__OBJETIVO A__.
Segundo o sumário do acórdão, por que motivo não deveria o tribunal a quo ter escolhido a pena de multa em vez da prisão para o crime de desobediência? Responda em uma a três frases.

__EXCERTO DO DOCUMENTO__.
--------------------
打印全文
Processo n.º 724/2010 Data do acórdão: 2010-12-02
Assuntos:
– opção entre a multa e a prisão
– art.o 64.o do Código Penal
– substituição da pena de prisão pela multa
– art.o 44.o, n.o 1, do Código Penal
– suspensão da execução da pena de prisão
– art.o 48.o, n.o 1, do Código Penal
S U M Á R I O

1. Tendo os factos em causa nos autos subjacentes à presente lide recursória sido praticados pelo arguido ainda durante o período de um ano de suspensão da execução da pena de quatro meses de prisão imposta por uma decisão penal anterior, não deveria ter o tribunal a quo, em relação ao crime de desobediência, optado por aplicar a pena de multa em detrimento da pena de prisão, posto que essa escolha pela pena de multa não seria susceptível de prevenir o arguido da prática de novo delito no futuro (cfr. o critério material na escolha da pena plasmado no art.o 64.o do Código Penal).
2. No respeitante ao crime de condução em estado de embriaguez, tendo em conta que esta já é a terceira vez em que o arguido cometeu este crime, não deveria ter o tribunal a quo decidido pela substituição da pena de prisão pela pena de multa (cfr. o art.o 44.o, n.o 1, do Código Penal).
3. Quanto à questão de suspensão da execução da pena única de prisão, tendo o arguido praticado nesta vez, que é terceira, o crime de condução sob estado de embriaguez, ainda dentro do período de suspensão da pena de prisão imposta por uma decisão penal anterior pelo mesmo crime, é realmente pouco credível que a mera ameaça, nesta vez, da execução da prisão possa já fazer com que ele não venha a praticar mais delito congénere no futuro, pelo que é de executar imediatamente a pena de prisão, por ele não poder merecer mais do benefício da suspensão da execução da pena de prisão a que alude sobretudo o art.o 48.o, n.o 1, do Código Penal.
O relator,

Chan Kuong Seng

Processo n.º 724/2010
(Autos de recurso penal)
  Recorrente: Ministério Público
  Arguido recorrido: A


ACORDAM NO TRIBUNAL DE SEGUNDA INSTÂNCIA DA REGIÃO ADMINISTRATIVA ESPECIAL DE MACAU
1. Inconformada com a sentença proferida pelo 3.o Juízo Criminal do Tribunal Judicial de Base nos respectivos autos de processo sumário n.o CR3-10-0167-PSM que condenou o arguido A, aí já melhor identificado, como autor material de um crime consumado de condução em estado de embriaguez, p. e p. pelo art.o 90.o, n.o 1, da Lei do Trânsito Rodoviário (LTR) (Lei n.o 3/2007, de 7 de Maio), na pena de 6 (seis) meses de prisão, substituída por igual tempo de multa, à taxa diária de MOP$70,00, no montante total de MOP$12.600,00, e como autor material de um crime consumado de desobediência qualificada, p. e p. pelo art.o 312.o, n.o 2, do Código Penal (CP), ex vi do art.o 92.o, n.o 1, da LTR, na pena de 140 dias de multa, à taxa diária de MOP$70,00, no montante total de MOP$9.800,00, e, em cúmulo jurídico, na pena única de 9 (nove) meses de prisão, suspensa na sua execução por dois anos, e com cassação da carta de condução nos termos do art.o 108.o da LTR, veio a Digna Delegada do Procurador junto desse Tribunal recorrer para esta Segunda Instância, para pedir a revogação parcial dessa decisão condenatória nos termos alegados na sua motivação (de fls. 41 a 45v dos presentes autos correspondentes).
--------------------
__LISTAGEM__.
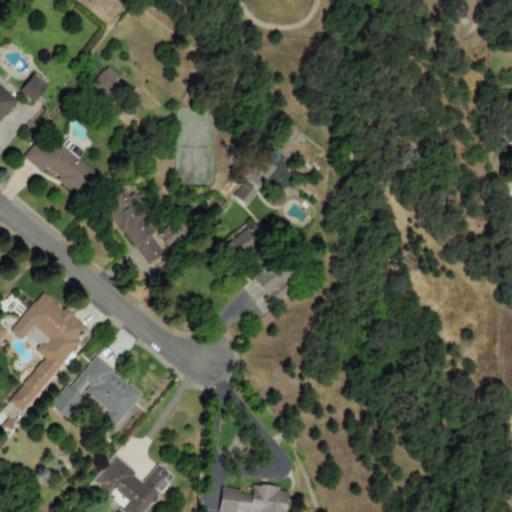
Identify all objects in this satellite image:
building: (104, 81)
building: (104, 82)
building: (31, 88)
building: (31, 89)
building: (5, 102)
building: (5, 102)
building: (511, 134)
building: (510, 135)
building: (242, 194)
building: (242, 194)
building: (132, 227)
building: (132, 227)
building: (271, 282)
building: (272, 282)
road: (220, 323)
building: (1, 332)
building: (43, 343)
building: (43, 344)
road: (210, 377)
building: (96, 392)
building: (96, 393)
road: (164, 410)
building: (128, 486)
building: (128, 486)
building: (251, 500)
building: (251, 500)
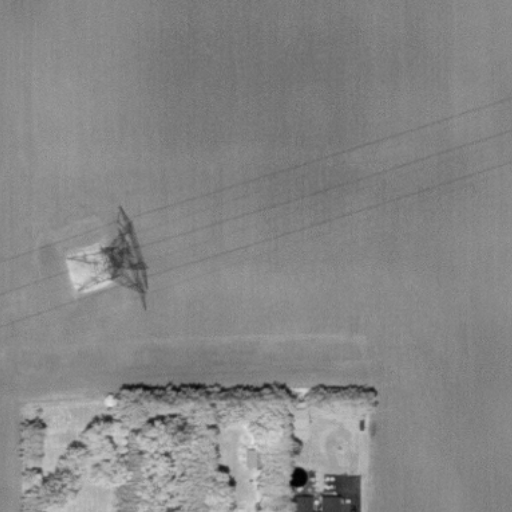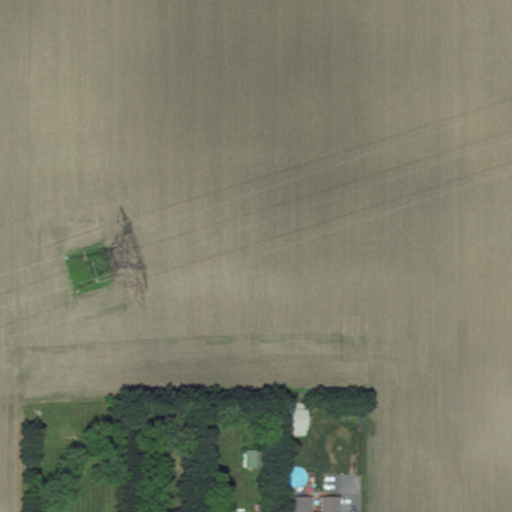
--------------------
__OBJETIVO B__.
Converta todas as linhas da listagem de objetos da imagem de satélite numa tabela Markdown com as colunas Número e Linha, sem as linhas em branco. Deixe as imagens fora da resposta.

__RESPOSTA ESCRITA A__.
Os factos foram praticados pelo arguido ainda durante o período de um ano de suspensão da execução de uma pena de quatro meses de prisão, imposta por uma decisão penal anterior. Por isso, a escolha da multa não seria susceptível de o prevenir da prática de novo delito no futuro, segundo o critério do art.º 64.º do Código Penal.

__RESPOSTA ESCRITA B__.
| Número | Linha |
|---|---|
| 1 | Identify all objects in this satellite image: |
| 2 | building: (104, 81) |
| 3 | building: (104, 82) |
| 4 | building: (31, 88) |
| 5 | building: (31, 89) |
| 6 | building: (5, 102) |
| 7 | building: (5, 102) |
| 8 | building: (511, 134) |
| 9 | building: (510, 135) |
| 10 | building: (242, 194) |
| 11 | building: (242, 194) |
| 12 | building: (132, 227) |
| 13 | building: (132, 227) |
| 14 | building: (271, 282) |
| 15 | building: (272, 282) |
| 16 | road: (220, 323) |
| 17 | building: (1, 332) |
| 18 | building: (43, 343) |
| 19 | building: (43, 344) |
| 20 | road: (210, 377) |
| 21 | building: (96, 392) |
| 22 | building: (96, 393) |
| 23 | road: (164, 410) |
| 24 | building: (128, 486) |
| 25 | building: (128, 486) |
| 26 | building: (251, 500) |
| 27 | building: (251, 500) |